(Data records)
┏━━

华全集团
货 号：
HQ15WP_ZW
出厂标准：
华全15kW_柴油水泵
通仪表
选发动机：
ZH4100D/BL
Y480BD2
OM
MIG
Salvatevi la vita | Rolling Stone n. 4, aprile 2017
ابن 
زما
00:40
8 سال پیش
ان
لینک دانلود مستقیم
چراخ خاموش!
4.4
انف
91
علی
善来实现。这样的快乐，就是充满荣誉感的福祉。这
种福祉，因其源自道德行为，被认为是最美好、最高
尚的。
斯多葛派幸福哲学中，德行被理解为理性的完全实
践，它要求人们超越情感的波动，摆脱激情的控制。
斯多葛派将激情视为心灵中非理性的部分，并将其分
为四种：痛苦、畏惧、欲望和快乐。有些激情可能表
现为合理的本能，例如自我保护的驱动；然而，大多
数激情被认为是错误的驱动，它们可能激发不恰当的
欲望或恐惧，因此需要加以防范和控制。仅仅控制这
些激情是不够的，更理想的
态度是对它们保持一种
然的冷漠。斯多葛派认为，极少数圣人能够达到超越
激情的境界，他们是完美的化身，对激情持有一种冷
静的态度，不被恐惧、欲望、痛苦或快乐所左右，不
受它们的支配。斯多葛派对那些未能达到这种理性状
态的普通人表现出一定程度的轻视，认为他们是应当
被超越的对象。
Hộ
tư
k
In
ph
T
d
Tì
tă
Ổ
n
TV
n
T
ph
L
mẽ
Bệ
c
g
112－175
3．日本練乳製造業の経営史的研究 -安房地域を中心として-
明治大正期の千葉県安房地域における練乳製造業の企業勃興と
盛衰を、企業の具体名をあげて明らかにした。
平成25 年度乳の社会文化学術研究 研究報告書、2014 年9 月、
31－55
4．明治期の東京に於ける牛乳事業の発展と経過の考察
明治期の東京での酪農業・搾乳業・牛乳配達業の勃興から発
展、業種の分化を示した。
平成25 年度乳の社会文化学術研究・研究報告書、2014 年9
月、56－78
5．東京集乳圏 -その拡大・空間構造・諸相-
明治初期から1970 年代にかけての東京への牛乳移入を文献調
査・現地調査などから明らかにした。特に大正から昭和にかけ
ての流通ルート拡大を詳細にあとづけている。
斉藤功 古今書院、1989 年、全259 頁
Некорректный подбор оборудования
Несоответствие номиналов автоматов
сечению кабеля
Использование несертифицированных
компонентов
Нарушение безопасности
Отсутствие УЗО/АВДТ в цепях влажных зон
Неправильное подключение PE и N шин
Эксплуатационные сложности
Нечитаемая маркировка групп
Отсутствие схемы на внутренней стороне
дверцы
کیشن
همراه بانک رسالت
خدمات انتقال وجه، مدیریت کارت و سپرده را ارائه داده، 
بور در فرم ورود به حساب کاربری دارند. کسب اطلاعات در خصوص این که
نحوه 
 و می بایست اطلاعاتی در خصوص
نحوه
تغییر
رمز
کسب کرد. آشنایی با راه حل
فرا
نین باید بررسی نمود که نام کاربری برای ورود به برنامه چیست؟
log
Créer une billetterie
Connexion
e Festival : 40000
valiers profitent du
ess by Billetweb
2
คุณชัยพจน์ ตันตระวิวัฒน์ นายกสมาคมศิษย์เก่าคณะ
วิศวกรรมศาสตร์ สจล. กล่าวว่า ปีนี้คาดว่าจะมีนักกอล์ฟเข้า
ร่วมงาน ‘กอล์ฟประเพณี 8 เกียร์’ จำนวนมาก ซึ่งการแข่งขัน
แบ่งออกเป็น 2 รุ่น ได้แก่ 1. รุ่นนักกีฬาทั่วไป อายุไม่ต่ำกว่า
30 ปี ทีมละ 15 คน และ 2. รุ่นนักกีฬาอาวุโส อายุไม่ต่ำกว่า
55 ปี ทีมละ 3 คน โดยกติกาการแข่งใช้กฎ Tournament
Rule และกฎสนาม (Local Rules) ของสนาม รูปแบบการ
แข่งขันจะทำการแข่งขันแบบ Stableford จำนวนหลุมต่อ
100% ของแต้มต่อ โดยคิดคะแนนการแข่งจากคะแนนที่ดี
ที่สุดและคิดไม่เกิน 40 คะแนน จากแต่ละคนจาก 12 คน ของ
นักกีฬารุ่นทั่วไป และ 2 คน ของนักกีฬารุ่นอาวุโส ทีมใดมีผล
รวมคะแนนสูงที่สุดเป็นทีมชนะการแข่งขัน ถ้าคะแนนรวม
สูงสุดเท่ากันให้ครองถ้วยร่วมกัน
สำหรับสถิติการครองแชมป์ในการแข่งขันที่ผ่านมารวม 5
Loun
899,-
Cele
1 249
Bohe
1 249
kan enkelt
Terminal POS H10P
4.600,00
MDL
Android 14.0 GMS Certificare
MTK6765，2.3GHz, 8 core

┗━━

◆ **Work order**
From the records above, transcribe without alteration every line from the one with "valiers profitent du" to the one with "แบ่งออกเป็น 2 รุ่น", inclusive.

◆ **Task response**
valiers profitent du
ess by Billetweb
2
คุณชัยพจน์ ตันตระวิวัฒน์ นายกสมาคมศิษย์เก่าคณะ
วิศวกรรมศาสตร์ สจล. กล่าวว่า ปีนี้คาดว่าจะมีนักกอล์ฟเข้า
ร่วมงาน ‘กอล์ฟประเพณี 8 เกียร์’ จำนวนมาก ซึ่งการแข่งขัน
แบ่งออกเป็น 2 รุ่น ได้แก่ 1. รุ่นนักกีฬาทั่วไป อายุไม่ต่ำกว่า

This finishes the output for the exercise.